Hacker News new | ask | show | jobs
by amelius 2049 days ago
I suppose a wheel with spokes, when turning at the right speed would not work due to aliasing (the wheel would appear to be not moving both in the original and the interpolated video).
1 comments

That's probably true but feels like somewhat of a trivial example...I think there would be some very interesting things to test here. When you get down to something like a 16 frame interpolation of 2 stills, the model is essentially guessing based on context what the interpolated frames should look like. Starting to verge into computational photography territory where the model is supplying it's own interpretation of the action based on human-like semantic understanding of the scene. As someone with an interest but not a career in bleeding edge machine learning, I would be curious to get an intuitive sense of how much this is going on.

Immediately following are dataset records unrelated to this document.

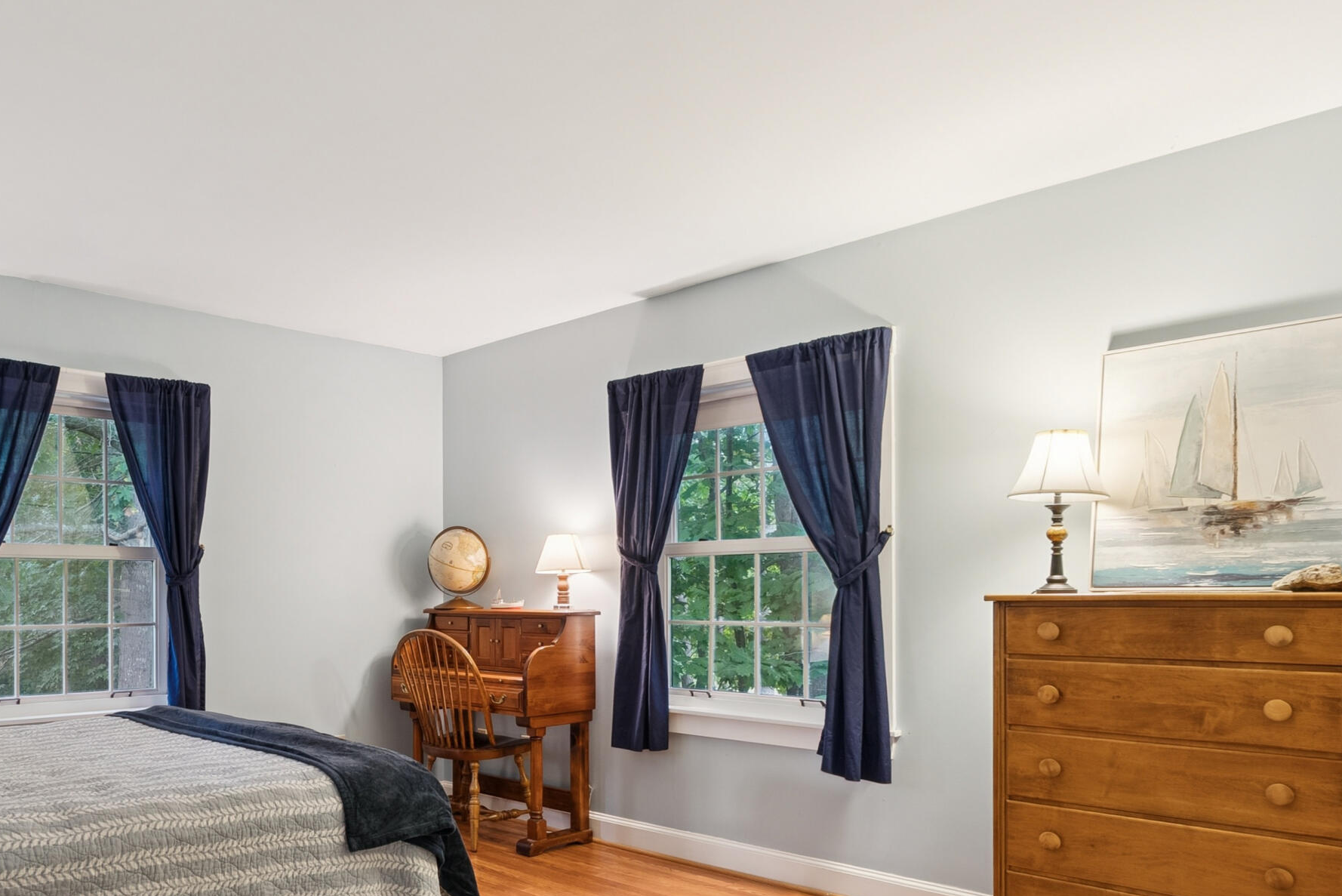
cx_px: 354
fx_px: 1007
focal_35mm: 27
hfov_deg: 63.8
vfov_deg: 46.8
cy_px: 628
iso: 320
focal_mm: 16
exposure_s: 1/2.5
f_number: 7.1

Interesting boundary cases might be visuals of physical processes with inherently "chaotic" small-scale behavior. For example:

* What would happen if you fed the model two stills of a drop of food coloring expanding in water? Would it wholesale invent chaotic action that is obviously only one of many solutions but plausibly interpolates between the two states? Maybe not in it's

* Fireworks can completely visually change in 2-3 frame timescales. The underlying process is immediately recognized and could easily be imagined by most people, does the model understand the context here?

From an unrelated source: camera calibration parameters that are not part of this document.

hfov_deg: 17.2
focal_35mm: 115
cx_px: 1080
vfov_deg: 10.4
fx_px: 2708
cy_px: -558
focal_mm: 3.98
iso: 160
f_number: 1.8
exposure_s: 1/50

Maybe it wouldn't do well right now, but how much better could performance get on the above if there were more exmaples in the training set?

* In the opposite direction of chaos, it might be interesting to look at something like two photos of a starry night taken 30 minutes apart. Based on the two photos, can the model understand the geometry of the scene and rotate the points correctly?

I would also be know what would happen if instead of using frame next to each other, you took them further and further apart. Of 1 second of a 30 FPS video, could you give it frames 1, 15, and 30, and ask it to find the other 27? How about with 5 seconds of a 30FPS video and giving it frames 1, 30, 60, 90, 120, and 150? Etc etc

It looks like they have a collab notebook, so perhaps I should quit writing and start playing around!

Yes, it would be good to see results with two images of fireworks.